_EXPLORE THE MATERIAL_
#1 In the excerpt from a talk on antibiotic resistance, rewrite the paragraph beginning "I’m going to start from the beginning" as a concise bulleted list that keeps its main facts.
#2 Translate this sentence from the excerpt from a talk on antibiotic resistance into French: "At the bottom of that scale we have the atoms which is what all matter in the universe is made of."
#3 Summarize the excerpt from a talk on antibiotic resistance in two sentences.

_EXCERPT PROVIDED_
---
What I want to talk to you about tonight is what antibiotic resistance is, how it’s arisen
and what are the things that we can do to at least improve or stop the problem. The
final part of my presentation will focus on one of the new areas that I’m working on which
is looking at policy approaches on how to tackle antibiotic resistance.
I’m going to start from the beginning. I’m going to talk to you first about what microbes
are. I think that’s important. What I want to show you here is a scale so you get an
idea of actually how small these guys are. We’ve got that scale here on my right hand
side, your left, 100 micrometres being about one-tenth of a millimetre so we’re talking
about really tiny things here. At the bottom of that scale we have the atoms
which is what all matter in the universe is made of. The smallest biological agent that
is part of the microbial world are viruses, an example being the AIDS virus, HIV, we’ve
got the polio virus and we’ve also got here a micrograph of the virus that was responsible
for the SARS outbreak. Now as we go up we’ve got the bacteria which
is one micrometre in length or diameter. That’s about one one-thousandth of a millimetre so
very tiny again and this is what I’m really going to focus on here. This is what antibiotics
target. They target the bacteria and this is an important point and I’ll come back to
this later. Beyond that we’ve got what we call the eukaryotic
cells. I don’t want to use technical jargon today but these are the cells that our bodies
are made out of. These are bigger, about 10 microns. That’s about one one-hundredth of
a millimetre, again very small and we do have microbes in that range, biological agents
that can also cause disease. For example this critter at the top here, the protozoa giardia
is responsible for the diarrhoeal disease giardia. That’s a eukaryotic cell.
---
_RECORDS SUPPLIED_
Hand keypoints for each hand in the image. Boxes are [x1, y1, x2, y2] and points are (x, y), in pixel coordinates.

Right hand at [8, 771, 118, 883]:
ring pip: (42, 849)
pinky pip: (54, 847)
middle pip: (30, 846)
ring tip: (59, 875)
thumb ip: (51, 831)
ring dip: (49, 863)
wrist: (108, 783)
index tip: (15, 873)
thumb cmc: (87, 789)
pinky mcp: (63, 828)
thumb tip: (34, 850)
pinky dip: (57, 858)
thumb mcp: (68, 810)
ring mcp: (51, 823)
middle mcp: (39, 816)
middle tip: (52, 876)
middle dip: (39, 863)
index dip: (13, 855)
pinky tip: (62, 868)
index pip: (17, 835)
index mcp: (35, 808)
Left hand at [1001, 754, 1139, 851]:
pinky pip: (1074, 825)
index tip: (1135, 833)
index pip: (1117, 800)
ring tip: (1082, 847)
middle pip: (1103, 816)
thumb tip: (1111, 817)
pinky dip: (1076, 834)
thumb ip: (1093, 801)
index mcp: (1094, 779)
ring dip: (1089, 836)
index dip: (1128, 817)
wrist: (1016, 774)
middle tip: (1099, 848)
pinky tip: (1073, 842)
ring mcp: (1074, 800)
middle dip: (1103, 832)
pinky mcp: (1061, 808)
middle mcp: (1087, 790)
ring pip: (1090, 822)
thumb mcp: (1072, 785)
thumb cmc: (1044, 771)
---
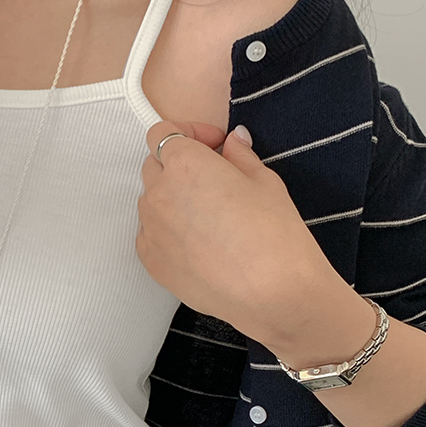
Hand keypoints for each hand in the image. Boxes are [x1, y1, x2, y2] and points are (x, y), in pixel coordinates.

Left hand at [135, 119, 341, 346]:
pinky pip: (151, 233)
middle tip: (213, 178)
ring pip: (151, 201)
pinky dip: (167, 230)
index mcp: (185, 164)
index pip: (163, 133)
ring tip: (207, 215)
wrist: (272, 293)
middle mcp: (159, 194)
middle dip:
---
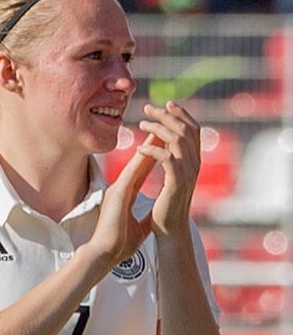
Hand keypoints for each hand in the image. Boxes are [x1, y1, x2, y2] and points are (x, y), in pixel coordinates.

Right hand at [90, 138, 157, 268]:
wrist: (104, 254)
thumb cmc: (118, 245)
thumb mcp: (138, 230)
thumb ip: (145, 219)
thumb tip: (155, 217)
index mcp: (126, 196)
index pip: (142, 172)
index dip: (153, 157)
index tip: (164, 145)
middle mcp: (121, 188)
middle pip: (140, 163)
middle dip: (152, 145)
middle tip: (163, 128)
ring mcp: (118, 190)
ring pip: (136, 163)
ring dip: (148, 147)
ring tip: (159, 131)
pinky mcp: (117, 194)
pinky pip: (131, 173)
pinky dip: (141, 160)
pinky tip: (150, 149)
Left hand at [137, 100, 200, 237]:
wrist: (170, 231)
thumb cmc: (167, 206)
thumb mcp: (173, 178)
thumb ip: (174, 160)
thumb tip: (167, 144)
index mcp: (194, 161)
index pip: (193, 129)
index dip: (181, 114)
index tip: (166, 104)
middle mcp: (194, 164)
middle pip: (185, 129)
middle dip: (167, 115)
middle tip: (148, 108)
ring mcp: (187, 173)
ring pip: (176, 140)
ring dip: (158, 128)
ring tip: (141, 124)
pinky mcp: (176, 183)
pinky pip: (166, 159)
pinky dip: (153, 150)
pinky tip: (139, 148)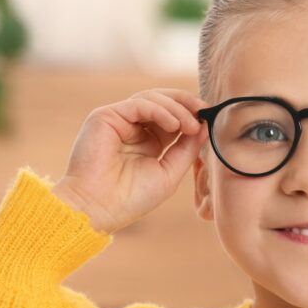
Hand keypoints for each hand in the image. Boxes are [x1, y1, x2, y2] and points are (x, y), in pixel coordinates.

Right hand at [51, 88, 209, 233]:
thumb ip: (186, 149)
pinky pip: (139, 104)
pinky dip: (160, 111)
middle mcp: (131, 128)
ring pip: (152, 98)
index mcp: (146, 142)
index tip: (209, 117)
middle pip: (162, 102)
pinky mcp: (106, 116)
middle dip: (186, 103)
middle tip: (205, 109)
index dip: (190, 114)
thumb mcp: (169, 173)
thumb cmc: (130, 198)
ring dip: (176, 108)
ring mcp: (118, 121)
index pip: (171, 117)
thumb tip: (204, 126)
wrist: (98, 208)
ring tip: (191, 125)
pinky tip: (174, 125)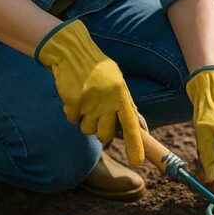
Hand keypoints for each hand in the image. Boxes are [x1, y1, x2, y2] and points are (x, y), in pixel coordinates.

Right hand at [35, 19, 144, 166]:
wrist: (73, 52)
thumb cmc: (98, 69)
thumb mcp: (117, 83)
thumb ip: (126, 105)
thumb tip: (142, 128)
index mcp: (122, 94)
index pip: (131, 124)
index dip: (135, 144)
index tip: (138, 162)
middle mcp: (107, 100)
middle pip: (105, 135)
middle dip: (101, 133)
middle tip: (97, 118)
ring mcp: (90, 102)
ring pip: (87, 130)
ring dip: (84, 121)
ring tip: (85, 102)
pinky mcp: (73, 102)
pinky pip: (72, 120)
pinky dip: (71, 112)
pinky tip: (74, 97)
---
_TASK SOLUTIONS_
#1
- The speaker begins by explaining what microbes are, using a size scale on which 100 micrometers is about one-tenth of a millimeter.
- Atoms, the material of all matter in the universe, sit at the bottom of the scale.
- Viruses are the smallest biological agents in the microbial world. Examples include HIV, the polio virus and the virus responsible for the SARS outbreak.
- Bacteria are about one micrometer in length or diameter, about one one-thousandth of a millimeter. Antibiotics target them, and they are the focus of the talk.
- Eukaryotic cells, the cells our bodies are made of, are larger: about 10 microns, or one one-hundredth of a millimeter.
- Some disease-causing microbes fall in this size range, such as the protozoan Giardia, which is responsible for the diarrheal disease giardia.

#2 Au bas de cette échelle, nous avons les atomes, dont est faite toute la matière de l’univers.

#3 The speaker plans to explain what antibiotic resistance is, how it arose and what can be done to improve or stop the problem, ending with policy approaches to tackle it. Starting from the beginning, the speaker uses a size scale to introduce microbes: viruses such as HIV, the polio virus and the SARS virus; bacteria, which antibiotics target; and larger eukaryotic cells, including disease-causing protozoa such as Giardia.